- PROBLEM DETAILS
Only certain lines below are wanted: those starting at the line containing "X118630700Y-42260520D03*" and ending at the line containing "X81500000Y-91020000D03*", both included, each retyped exactly.

- GIVEN INFORMATION
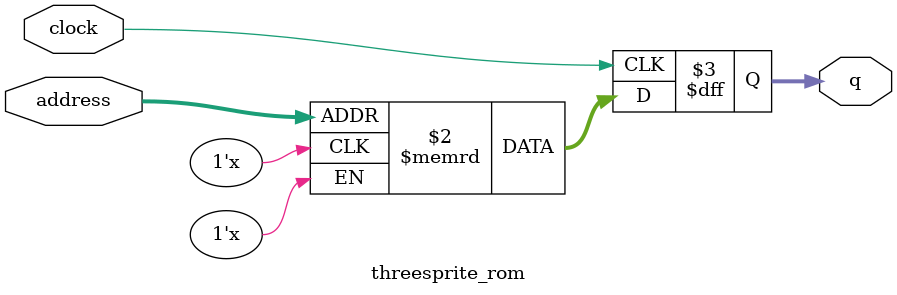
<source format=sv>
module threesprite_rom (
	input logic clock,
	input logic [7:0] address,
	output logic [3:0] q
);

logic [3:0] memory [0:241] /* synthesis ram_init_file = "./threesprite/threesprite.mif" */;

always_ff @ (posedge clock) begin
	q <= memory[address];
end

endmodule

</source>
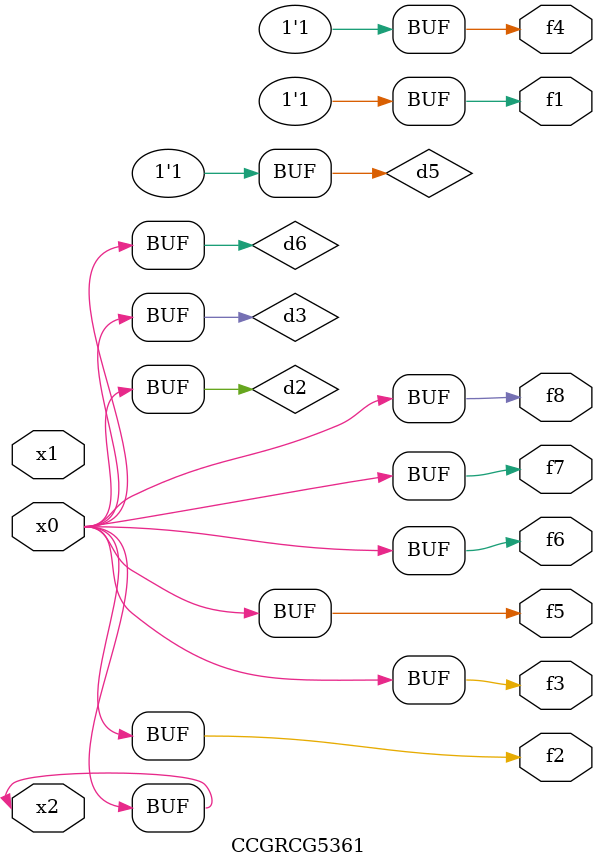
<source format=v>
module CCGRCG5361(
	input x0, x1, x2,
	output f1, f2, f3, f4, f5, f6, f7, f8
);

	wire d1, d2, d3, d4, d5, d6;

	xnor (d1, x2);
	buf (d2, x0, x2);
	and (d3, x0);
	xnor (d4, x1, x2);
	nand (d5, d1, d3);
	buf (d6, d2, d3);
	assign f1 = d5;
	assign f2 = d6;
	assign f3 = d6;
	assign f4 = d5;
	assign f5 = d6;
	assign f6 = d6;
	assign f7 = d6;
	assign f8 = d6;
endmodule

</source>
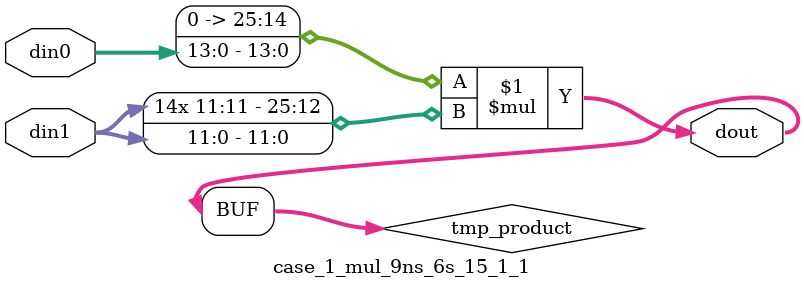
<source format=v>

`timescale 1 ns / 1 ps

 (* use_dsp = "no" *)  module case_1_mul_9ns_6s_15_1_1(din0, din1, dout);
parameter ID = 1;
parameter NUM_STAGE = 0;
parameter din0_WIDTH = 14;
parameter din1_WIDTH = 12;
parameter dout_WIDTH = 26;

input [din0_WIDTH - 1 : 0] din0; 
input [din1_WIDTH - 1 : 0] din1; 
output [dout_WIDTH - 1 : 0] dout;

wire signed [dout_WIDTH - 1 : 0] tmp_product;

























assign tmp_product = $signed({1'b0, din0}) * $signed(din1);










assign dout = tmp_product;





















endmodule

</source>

--

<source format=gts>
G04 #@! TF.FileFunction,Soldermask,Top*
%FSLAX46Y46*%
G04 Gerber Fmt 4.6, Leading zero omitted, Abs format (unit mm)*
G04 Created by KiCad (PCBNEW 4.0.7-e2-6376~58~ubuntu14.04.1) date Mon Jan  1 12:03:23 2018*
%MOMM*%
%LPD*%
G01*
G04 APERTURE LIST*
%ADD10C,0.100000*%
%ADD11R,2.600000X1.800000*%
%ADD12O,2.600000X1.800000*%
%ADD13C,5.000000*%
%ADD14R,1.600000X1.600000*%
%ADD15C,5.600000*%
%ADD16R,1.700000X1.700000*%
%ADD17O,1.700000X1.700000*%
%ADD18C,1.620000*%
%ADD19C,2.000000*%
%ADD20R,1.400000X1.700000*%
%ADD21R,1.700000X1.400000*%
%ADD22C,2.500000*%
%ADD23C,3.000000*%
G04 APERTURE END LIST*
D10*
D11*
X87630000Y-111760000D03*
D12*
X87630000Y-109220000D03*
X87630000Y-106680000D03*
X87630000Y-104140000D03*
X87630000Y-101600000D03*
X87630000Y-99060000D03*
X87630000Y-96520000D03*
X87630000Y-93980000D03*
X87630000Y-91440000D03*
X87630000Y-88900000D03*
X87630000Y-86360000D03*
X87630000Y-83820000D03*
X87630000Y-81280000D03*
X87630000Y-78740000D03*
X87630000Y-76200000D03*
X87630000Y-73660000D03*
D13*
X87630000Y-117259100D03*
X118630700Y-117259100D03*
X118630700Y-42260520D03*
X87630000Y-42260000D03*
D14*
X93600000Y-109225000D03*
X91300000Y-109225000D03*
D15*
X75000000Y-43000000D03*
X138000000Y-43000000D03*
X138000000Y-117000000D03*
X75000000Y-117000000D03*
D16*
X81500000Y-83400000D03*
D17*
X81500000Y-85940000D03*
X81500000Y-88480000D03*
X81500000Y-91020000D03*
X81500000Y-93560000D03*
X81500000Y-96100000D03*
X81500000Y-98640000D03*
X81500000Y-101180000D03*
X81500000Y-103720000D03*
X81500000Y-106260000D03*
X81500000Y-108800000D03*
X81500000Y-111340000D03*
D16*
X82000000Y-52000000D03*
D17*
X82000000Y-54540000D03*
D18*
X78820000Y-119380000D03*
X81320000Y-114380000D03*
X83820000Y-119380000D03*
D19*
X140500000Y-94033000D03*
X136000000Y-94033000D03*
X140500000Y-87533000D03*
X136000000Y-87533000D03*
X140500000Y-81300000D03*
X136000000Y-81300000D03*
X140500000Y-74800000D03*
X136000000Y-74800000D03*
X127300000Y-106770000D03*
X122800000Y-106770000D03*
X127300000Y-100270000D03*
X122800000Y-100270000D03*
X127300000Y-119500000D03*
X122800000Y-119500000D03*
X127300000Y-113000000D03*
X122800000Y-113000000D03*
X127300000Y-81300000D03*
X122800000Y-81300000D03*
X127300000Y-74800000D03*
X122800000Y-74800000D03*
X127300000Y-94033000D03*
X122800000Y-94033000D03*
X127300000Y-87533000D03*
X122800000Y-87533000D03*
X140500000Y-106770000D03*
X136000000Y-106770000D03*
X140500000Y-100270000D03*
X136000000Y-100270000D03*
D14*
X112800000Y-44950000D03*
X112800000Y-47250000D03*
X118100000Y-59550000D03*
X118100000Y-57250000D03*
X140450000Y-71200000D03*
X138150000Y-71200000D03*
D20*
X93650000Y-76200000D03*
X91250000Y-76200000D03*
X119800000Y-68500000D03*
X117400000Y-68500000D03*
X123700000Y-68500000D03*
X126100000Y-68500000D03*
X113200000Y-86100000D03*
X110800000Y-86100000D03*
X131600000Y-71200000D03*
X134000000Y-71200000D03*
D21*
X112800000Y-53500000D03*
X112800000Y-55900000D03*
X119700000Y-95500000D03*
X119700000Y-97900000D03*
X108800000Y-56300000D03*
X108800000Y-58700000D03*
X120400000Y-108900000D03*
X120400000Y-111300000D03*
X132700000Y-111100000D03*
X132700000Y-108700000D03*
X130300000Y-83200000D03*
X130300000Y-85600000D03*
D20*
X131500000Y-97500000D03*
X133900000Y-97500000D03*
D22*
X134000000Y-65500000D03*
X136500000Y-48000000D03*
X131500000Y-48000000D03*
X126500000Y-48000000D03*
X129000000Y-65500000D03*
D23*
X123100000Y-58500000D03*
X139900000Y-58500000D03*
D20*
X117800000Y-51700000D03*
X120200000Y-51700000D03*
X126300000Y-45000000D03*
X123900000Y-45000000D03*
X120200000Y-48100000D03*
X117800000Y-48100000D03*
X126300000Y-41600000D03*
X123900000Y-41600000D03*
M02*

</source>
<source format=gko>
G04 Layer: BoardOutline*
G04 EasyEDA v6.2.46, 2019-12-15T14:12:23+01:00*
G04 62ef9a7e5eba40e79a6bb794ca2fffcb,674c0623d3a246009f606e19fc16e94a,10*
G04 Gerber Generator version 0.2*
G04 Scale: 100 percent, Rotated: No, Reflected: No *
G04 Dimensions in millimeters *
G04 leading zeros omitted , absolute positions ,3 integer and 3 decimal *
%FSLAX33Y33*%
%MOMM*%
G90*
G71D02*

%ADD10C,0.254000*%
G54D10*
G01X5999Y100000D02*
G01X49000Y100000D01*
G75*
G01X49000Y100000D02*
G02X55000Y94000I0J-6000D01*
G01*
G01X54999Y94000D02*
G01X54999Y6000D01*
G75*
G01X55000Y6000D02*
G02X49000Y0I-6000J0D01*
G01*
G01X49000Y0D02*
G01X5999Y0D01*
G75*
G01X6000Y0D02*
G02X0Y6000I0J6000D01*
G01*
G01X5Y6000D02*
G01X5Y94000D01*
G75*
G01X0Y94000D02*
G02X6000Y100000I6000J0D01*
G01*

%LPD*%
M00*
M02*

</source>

- TASK SOLUTION
X118630700Y-42260520D03*
X87630000Y-42260000D03*
D14*
X93600000Y-109225000D03*
X91300000Y-109225000D03*
D15*
X75000000Y-43000000D03*
X138000000Y-43000000D03*
X138000000Y-117000000D03*
X75000000Y-117000000D03*
D16*
X81500000Y-83400000D03*
D17*
X81500000Y-85940000D03*
X81500000Y-88480000D03*
X81500000Y-91020000D03*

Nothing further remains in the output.